High incidence of human herpes virus 6-associated encephalitis/myelitis following a second unrelated cord blood transplantation.
Mori Y, Miyamoto T, Nagafuji K, Kamezaki K, Yamamoto A, Saito N, Kato K, Takenaka K, Iwasaki H, Harada N, Abe Y, Teshima T, Akashi K.Department of Medicine and Biosystemic Science, Kyushu University, Fukuoka, Japan.
Biol Blood Marrow Transplant. 2010 Nov;16(11):1596-602.

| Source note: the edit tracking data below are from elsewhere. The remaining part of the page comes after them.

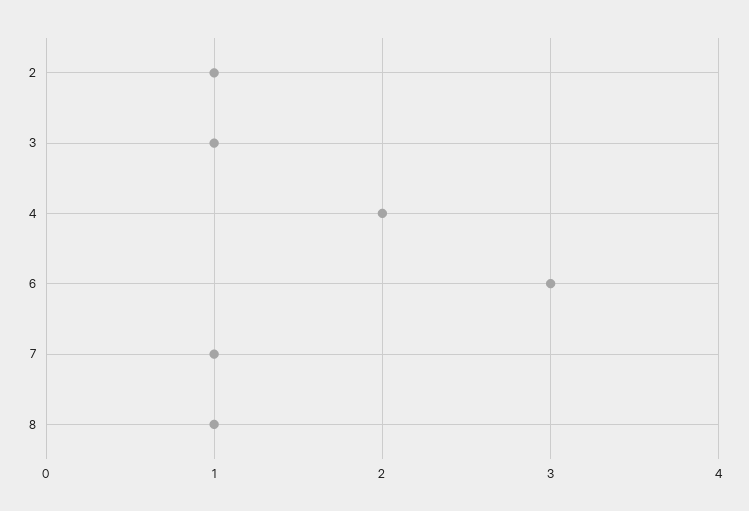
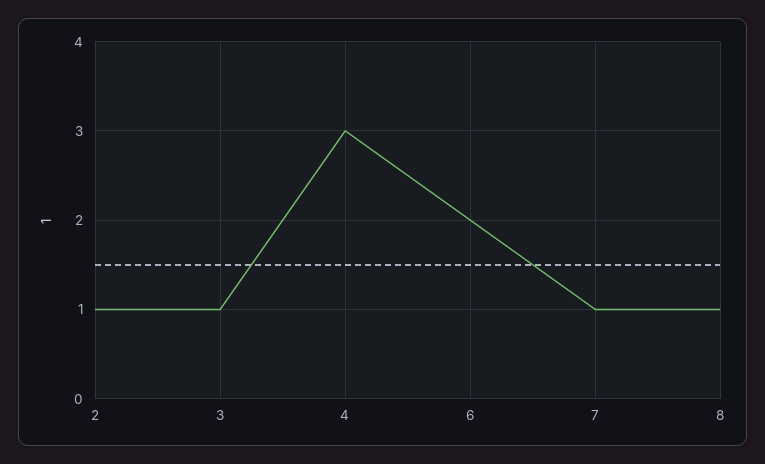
  {
    "2": 1,
    "3": 1,
-   "4": 2,
+   "4": 3,
-   "6": 3,
+   "6": 2,
    "7": 1,
    "8": 1
  }

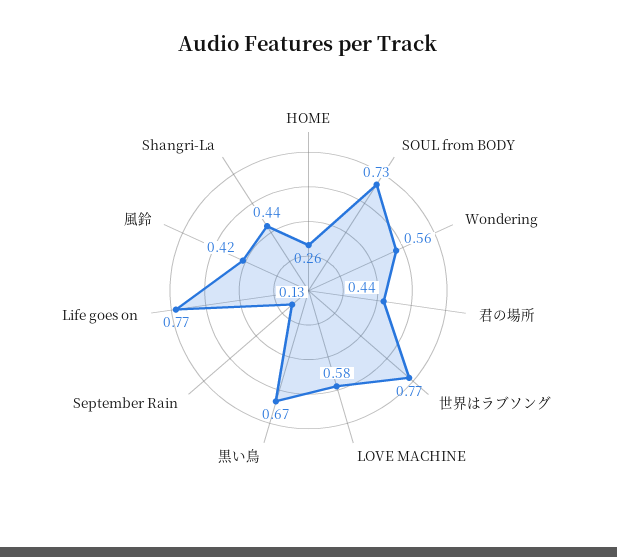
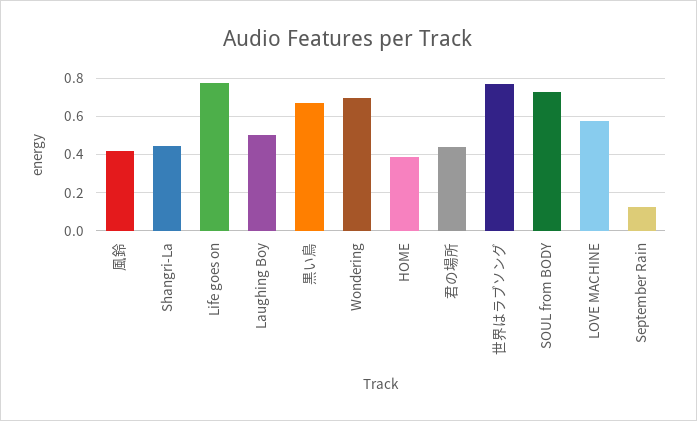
  {
-   "HOME": 0.26,
+   "HOME": 0.4,
    "SOUL from BODY": 0.73,
-   "Wondering": 0.56,
+   "Wondering": 0.7,
    "君の場所": 0.44,
    "世界はラブソング": 0.77,
    "LOVE MACHINE": 0.58,
    "黒い鳥": 0.67,
    "September Rain": 0.13,
    "Life goes on": 0.77,
    "風鈴": 0.42,
-   "Shangri-La": 0.44
+   "Shangri-La": 0.44,
+   "Laughing Boy": 0.5
  }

Human herpes virus (HHV)6-associated limbic encephalitis and/or myelitis is one of the life-threatening central nervous system complications following allogeneic hematopoietic stem cell transplantation (HSCT). Recent reports have shown significant correlations of these complications with unrelated cord blood transplantation (UCBT). We retrospectively analyzed 228 allogeneic HSCT recipients in our single institution; 13 patients (5.7%) were diagnosed with HHV6-associated encephalitis/myelitis.This complication was documented in 8 of 51 UCBT recipients (15.7%) and 5 of 177 recipients (2.8%) transplanted with bone marrow or peripheral blood stem cells, indicating a higher incidence of this complication occurring in UCBT recipients (P = .0005). In addition, HHV6-associated encephalitis/myelitis occurred more frequently in recipients who underwent 2 or more HSCTs (7 of 59 recipients [11.9%]), compared to those who received only 1 HSCT (6 of 169 recipients [3.6%], P = .018). Of note, the incidence of this complication increased to 28.6% (6 of 21 recipients), when the analysis was restricted to a second or more UCBT recipients. All 13 patients presented preengraftment immune response prior to the onset of encephalitis. Two patients manifested typical symptoms at the onset of HHV6-associated encephalitis/myelitis, such as memory dysfunction, disorientation, and consciousness disturbance. However, 4 patients presented only with dysesthesia and pruritus, described as typical manifestations of patients with calcineurin-inhibitor-induced pain syndrome (CIPS), and the remaining 7 showed both symptoms, indicating that CIPS-like symptoms might be manifestations of HHV6-associated myelitis. Thus, physicians should be alert to this rare but often fatal complication, particularly for those who receive 2 or more HSCTs using UCB.